Berta came to her room, as Gill was struggling with her mane of hair, apparently to find out what her guest meant to put on. She looked critically at the blue serge skirt and white shirt-blouse—she herself was dressed in a striped pink and white cambric, cut very low indeed at the throat—a frock which would have been both pretty and suitable if the stripes had been a little less aggressive, or the style less determinedly fashionable.

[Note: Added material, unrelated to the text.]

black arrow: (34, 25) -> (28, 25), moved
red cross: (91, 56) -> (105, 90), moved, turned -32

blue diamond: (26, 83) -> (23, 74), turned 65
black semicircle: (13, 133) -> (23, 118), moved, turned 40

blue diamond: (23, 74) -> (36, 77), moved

“We shall study for two hours, you and I, and then I shall conduct you to walk in the principal streets where you may view the shops,” Berta explained to her guest, in such careful English that Gillian fancied she must have been having a lecture from her mother upon making the most of her opportunities.
“That will be very nice,” she agre
ed heartily, though she would have preferred a little sight-seeing in the old town if Berta had been the sort of girl to whom one could suggest it.
“What you wear now will do well enough for our studies, but you will of course make your toilet before going out into the street, where one sees all the fashionable world, and sometimes even the Grand-Duchess, in the hour before the midday meal,” Berta explained solemnly.
“Oh, bother! Does that mean I have to get into my best things?” Gillian asked, half laughing in spite of her annoyance. “Oh, all right, Berta; I’ll do anything you want in that line. Only you’ll have to tell me, you know; we do things differently in England.”
“I have heard so.” Berta’s tone made Gillian long to shake her. It implied such a measureless contempt for the ways of England.
She controlled herself, however; really, it was no good “getting wild” over Berta and her ways, she told herself, and she only tied back her hair with a vicious twitch to the inoffending black bow—then pulled off the towel which she had put round her shoulders.
“Ready,” she announced. “One moment, though; I must hang up my dressing-gown.”
“And your coat, too, I trust?—See, you have left it on a chair, and creased it much, besides doubtless dirtying the chair, which has been newly covered,” reproved Berta.
If it had not been for that irritating tone of reproof, Gillian would probably have told Berta in her own defence that she had at least attempted to hang up the offending coat last night. But really, it was not Berta’s business to rebuke her untidiness; she said nothing at all, but hung up coat and dressing-gown, and followed Berta downstairs.
The room where the girls were to read was a pleasant one with a good outlook; but the windows were fast closed. Gillian bore with them for the present, though she did not despair of making Berta a little less afraid of dust before these summer holidays were over.
The two sat down together and Berta produced a bound Shakespeare in six volumes, each plentifully adorned with the complex ideas of German scholars upon Shakespeare’s inner meaning.